For a grandmother of 5, I like to think I can go with the flow. I can ride with the tide. I can accept change and keep up-to-date on today's do's and don'ts. The older I get, the more I find myself relaxing and not stressing about some of the little things that drove me crazy. If I decide to run to the store with no make-up....Big Deal. If I want to walk up the hill to the mail box in flannel pj's and a t-shirt....No Sweat. If I want to wait that one extra day before washing my hair....I'll survive. If company comes and the house is less than perfect....they are still welcome and I don't make excuses. I live in my home....it's not a showplace for a magazine.
HOWEVER....no matter how old or how relaxed I get in my thinking, I simply cannot and probably will never be able to wear white shoes after Labor Day. That was drilled into me for so many years that I just can't even fathom the idea of doing it. I actually picked out my shirt this morning with this thought going through my mind "I need to wear something that goes with my white flip flops because I can't wear them any more after Monday." How lame is that?
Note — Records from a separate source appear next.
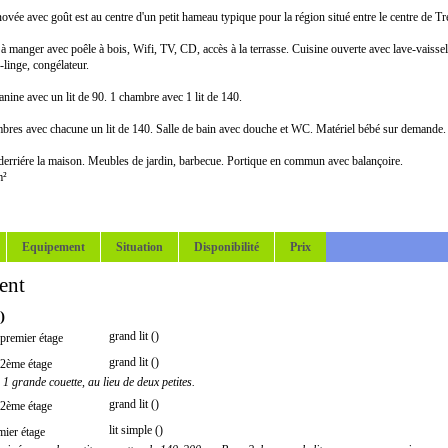
ovée avec goût est au centre d'un petit hameau typique pour la région situé entre le centre de Tr
 à manger avec poêle à bois, Wifi, TV, CD, accès à la terrasse. Cuisine ouverte avec lave-vais
-linge, congélateur.
anine avec un lit de 90. 1 chambre avec 1 lit de 140.
mbres avec chacune un lit de 140. Salle de bain avec douche et WC. Matériel bébé sur demande.
 derriére la maison. Meubles de jardin, barbecue. Portique en commun avec balançoire.
m²
Equipement
Situation
Disponibilité
Prix
ent
)
grand lit ()
premier étage
grand lit ()
2ème étage
1 grande couette, au lieu de deux petites.
grand lit ()
2ème étage
lit simple ()
mier étage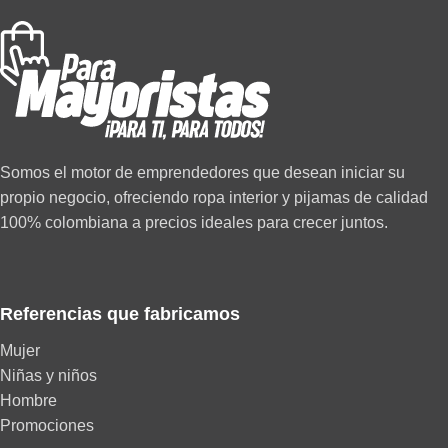
Somos el motor de emprendedores que desean iniciar su
propio negocio, ofreciendo ropa interior y pijamas de calidad
100% colombiana a precios ideales para crecer juntos.
Referencias que fabricamos
Mujer
Niñas y niños
Hombre
Promociones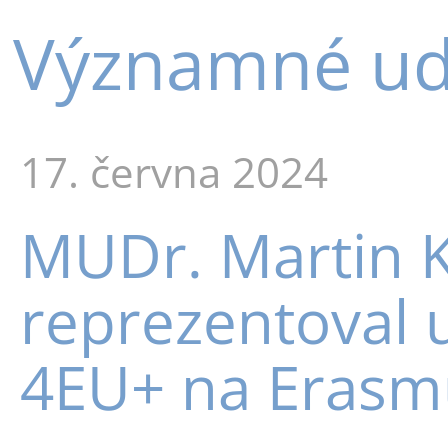
Významné udá
17. června 2024
MUDr. Martin 
reprezentoval u
4EU+ na Erasm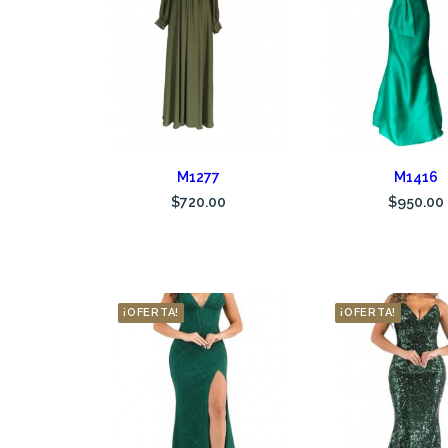
AÑADIR AL CARRITO
AÑADIR AL CAR
M1277
M1416
$
720.00
$
950.00
¡OFERTA!
¡OFERTA!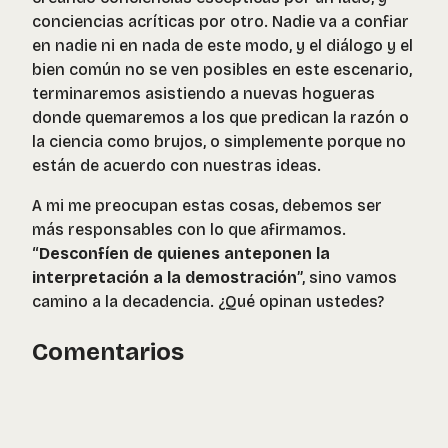
conciencias acríticas por otro. Nadie va a confiar
en nadie ni en nada de este modo, y el diálogo y el
bien común no se ven posibles en este escenario,
terminaremos asistiendo a nuevas hogueras
donde quemaremos a los que predican la razón o
la ciencia como brujos, o simplemente porque no
están de acuerdo con nuestras ideas.
A mi me preocupan estas cosas, debemos ser
más responsables con lo que afirmamos.
“
Desconfíen de quienes anteponen la
interpretación a la demostración
”, sino vamos
camino a la decadencia. ¿Qué opinan ustedes?
Comentarios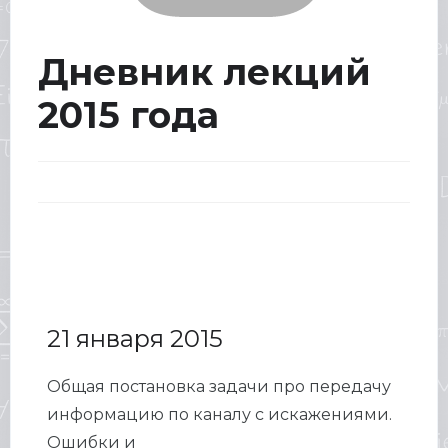
Дневник лекций
2015 года
21 января 2015
Общая постановка задачи про передачу
информацию по каналу с искажениями.
Ошибки и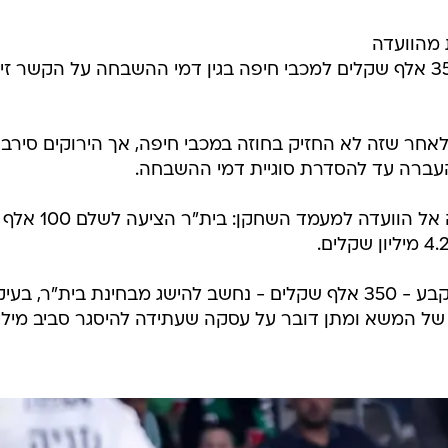
/
2:5
ספורט1
 מהוועדה
למעמד השחקן, לפיה עליה לשלם 350 אלף שקלים למכבי חיפה בגין דמי ההשבחה על הקשר זי
לאחר שזה לא החזיק בחוזה במכבי חיפה, אך הירוקים סירבו
ברה עד להסדרת סוגיית דמי ההשבחה.
המחלוקת בין הצדדים הובילה לפנייה אל הוועדה למעמד השחקן: בית"ר הציעה לשלם 100 אלף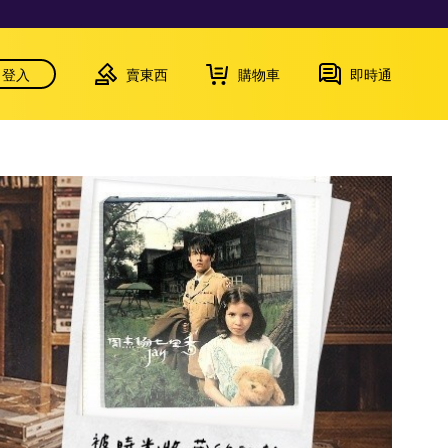
登入
賣東西
購物車
即時通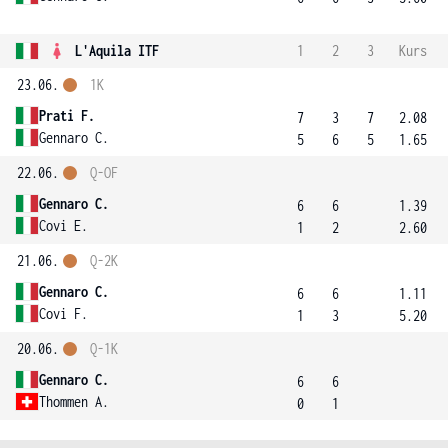
L'Aquila ITF
1
2
3
Kurs
23.06.
1K
Prati F.
7
3
7
2.08
Gennaro C.
5
6
5
1.65
22.06.
Q-OF
Gennaro C.
6
6
1.39
Covi E.
1
2
2.60
21.06.
Q-2K
Gennaro C.
6
6
1.11
Covi F.
1
3
5.20
20.06.
Q-1K
Gennaro C.
6
6
Thommen A.
0
1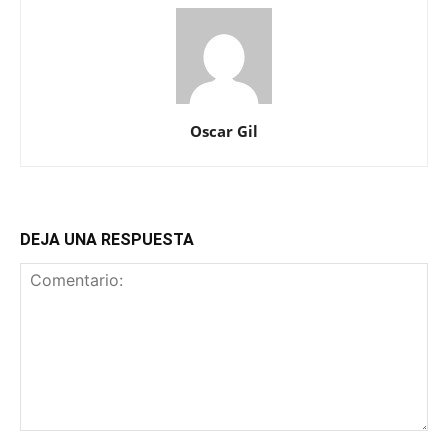
Oscar Gil
DEJA UNA RESPUESTA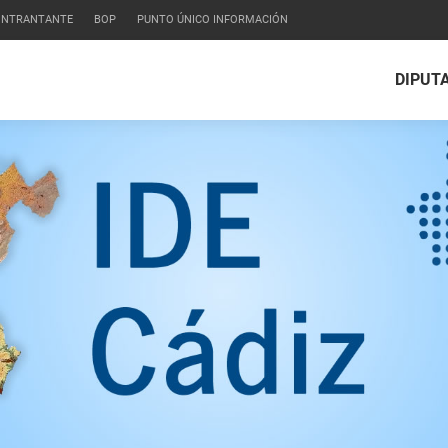
CONTRANTANTE
BOP
PUNTO ÚNICO INFORMACIÓN
DIPUT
How naive am I? Is there fashion police lurking around every corner come Tuesday just waiting for a chance to write me a citation if I DARE to appear in public in white shoes? Would I be submitting such a faux pas by wearing white shoes that my friends would gasp in horror and whisper behind their hands?
But, alas, I can't help myself. It's phsycological. I cannot wear white shoes after labor day. Yet, I will wear summer sandals until October or November if the weather permits. Go figure. It's just one of those things that our Mom teaches us that stick with us. I guess I'm afraid if I wear them just one more time after that, Mom will call and ask "Did you put your white shoes away?"
Guess I'll just play it safe and put them back in the "summer shoe" storage until time to bring them back out next year .... AFTER EASTER OF COURSE!